** WHAT YOU ARE ASKED TO DO **
A single figure is required: the number of lines below that contain "cystadenocarcinoma".

** EXTRACTED DATA **
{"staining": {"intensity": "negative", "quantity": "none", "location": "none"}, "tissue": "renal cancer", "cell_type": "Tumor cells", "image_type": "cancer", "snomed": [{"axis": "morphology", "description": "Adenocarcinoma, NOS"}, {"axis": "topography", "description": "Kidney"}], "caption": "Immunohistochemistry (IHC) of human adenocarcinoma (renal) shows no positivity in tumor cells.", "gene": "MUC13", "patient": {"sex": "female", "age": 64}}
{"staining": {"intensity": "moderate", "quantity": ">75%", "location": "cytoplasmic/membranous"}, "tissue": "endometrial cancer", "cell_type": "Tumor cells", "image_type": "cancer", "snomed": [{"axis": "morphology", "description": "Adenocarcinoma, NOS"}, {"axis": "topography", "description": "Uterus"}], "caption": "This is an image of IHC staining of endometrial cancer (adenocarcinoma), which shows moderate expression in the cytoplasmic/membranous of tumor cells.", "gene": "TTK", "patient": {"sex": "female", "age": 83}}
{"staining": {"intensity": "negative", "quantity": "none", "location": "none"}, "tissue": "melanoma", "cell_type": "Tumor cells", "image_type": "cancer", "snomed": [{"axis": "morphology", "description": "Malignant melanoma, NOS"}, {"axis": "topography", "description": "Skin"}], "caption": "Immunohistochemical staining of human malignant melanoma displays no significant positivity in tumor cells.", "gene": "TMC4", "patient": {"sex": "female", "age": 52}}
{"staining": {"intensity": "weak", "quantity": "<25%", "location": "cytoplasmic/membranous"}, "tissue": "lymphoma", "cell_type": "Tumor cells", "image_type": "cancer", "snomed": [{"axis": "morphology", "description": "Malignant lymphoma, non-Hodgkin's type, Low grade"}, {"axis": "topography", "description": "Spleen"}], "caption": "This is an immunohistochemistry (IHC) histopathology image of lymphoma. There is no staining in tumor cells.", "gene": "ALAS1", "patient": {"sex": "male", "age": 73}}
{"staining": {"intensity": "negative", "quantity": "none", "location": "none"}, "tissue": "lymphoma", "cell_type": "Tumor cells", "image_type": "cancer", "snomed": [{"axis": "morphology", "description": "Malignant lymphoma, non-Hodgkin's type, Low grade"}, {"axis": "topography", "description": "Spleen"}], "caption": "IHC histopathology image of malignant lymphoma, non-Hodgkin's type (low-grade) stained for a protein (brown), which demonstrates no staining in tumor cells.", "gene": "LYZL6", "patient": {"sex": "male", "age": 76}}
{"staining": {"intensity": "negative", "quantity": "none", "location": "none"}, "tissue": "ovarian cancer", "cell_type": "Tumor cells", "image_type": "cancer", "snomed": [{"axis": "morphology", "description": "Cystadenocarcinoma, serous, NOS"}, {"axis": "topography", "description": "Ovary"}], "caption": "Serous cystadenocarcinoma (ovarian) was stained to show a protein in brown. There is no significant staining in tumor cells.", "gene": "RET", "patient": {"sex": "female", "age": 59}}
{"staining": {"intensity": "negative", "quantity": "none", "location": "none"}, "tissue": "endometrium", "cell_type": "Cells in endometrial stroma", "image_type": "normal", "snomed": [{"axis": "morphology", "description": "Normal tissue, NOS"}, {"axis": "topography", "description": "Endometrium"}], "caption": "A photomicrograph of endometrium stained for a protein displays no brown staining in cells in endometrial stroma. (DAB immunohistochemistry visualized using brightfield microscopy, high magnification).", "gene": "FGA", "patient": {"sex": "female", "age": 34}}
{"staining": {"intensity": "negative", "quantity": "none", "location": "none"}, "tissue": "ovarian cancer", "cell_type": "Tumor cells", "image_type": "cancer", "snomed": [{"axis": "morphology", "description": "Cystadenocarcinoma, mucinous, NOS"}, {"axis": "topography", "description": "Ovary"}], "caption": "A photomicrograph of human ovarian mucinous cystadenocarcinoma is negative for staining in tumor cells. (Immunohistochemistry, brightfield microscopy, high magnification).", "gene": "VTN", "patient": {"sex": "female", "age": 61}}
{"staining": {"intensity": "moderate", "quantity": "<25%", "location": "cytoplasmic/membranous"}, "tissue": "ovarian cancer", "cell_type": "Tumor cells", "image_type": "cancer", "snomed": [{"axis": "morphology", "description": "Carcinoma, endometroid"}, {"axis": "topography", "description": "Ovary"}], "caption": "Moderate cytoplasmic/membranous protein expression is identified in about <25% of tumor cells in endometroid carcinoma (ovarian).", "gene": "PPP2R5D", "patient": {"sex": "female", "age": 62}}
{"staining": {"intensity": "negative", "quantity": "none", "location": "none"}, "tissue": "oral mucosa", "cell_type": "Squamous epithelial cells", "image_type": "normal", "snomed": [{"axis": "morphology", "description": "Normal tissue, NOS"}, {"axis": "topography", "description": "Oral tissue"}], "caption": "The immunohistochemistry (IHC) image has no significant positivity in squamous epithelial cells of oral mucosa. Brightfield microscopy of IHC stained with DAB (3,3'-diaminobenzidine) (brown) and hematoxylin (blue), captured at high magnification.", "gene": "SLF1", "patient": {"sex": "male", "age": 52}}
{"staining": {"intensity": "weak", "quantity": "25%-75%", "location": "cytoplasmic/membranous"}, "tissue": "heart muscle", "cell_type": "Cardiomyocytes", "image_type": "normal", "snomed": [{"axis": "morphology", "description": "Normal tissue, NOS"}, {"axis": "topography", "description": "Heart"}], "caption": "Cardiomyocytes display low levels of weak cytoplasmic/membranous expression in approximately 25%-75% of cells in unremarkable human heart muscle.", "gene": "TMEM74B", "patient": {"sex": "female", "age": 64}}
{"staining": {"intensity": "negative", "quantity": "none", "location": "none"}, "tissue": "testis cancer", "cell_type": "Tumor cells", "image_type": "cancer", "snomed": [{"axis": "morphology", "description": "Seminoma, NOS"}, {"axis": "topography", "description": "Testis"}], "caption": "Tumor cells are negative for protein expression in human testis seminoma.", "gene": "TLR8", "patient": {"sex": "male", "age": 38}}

** THE ANSWER **
2